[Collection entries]
————————

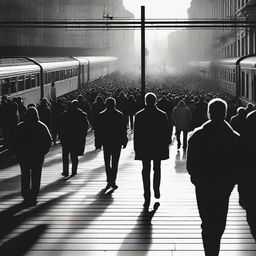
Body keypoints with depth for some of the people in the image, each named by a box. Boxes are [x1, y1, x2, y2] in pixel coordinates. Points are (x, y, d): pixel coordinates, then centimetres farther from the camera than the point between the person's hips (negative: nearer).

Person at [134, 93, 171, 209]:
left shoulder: (139, 116, -6)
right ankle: (156, 191, 19)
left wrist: (137, 148, 4)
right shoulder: (162, 115, -5)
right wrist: (166, 146, 9)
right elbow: (167, 133, -1)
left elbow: (137, 134, -3)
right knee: (157, 170, 20)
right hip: (159, 147, 1)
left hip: (144, 148, -1)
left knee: (146, 171, 4)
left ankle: (147, 198, 1)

————————

The "right shoulder: (162, 115, -5)" line through the last line above: set these down exactly and add nothing else.

**Response to this task**
right shoulder: (162, 115, -5)
right wrist: (166, 146, 9)
right elbow: (167, 133, -1)
left elbow: (137, 134, -3)
right knee: (157, 170, 20)
right hip: (159, 147, 1)
left hip: (144, 148, -1)
left knee: (146, 171, 4)
left ankle: (147, 198, 1)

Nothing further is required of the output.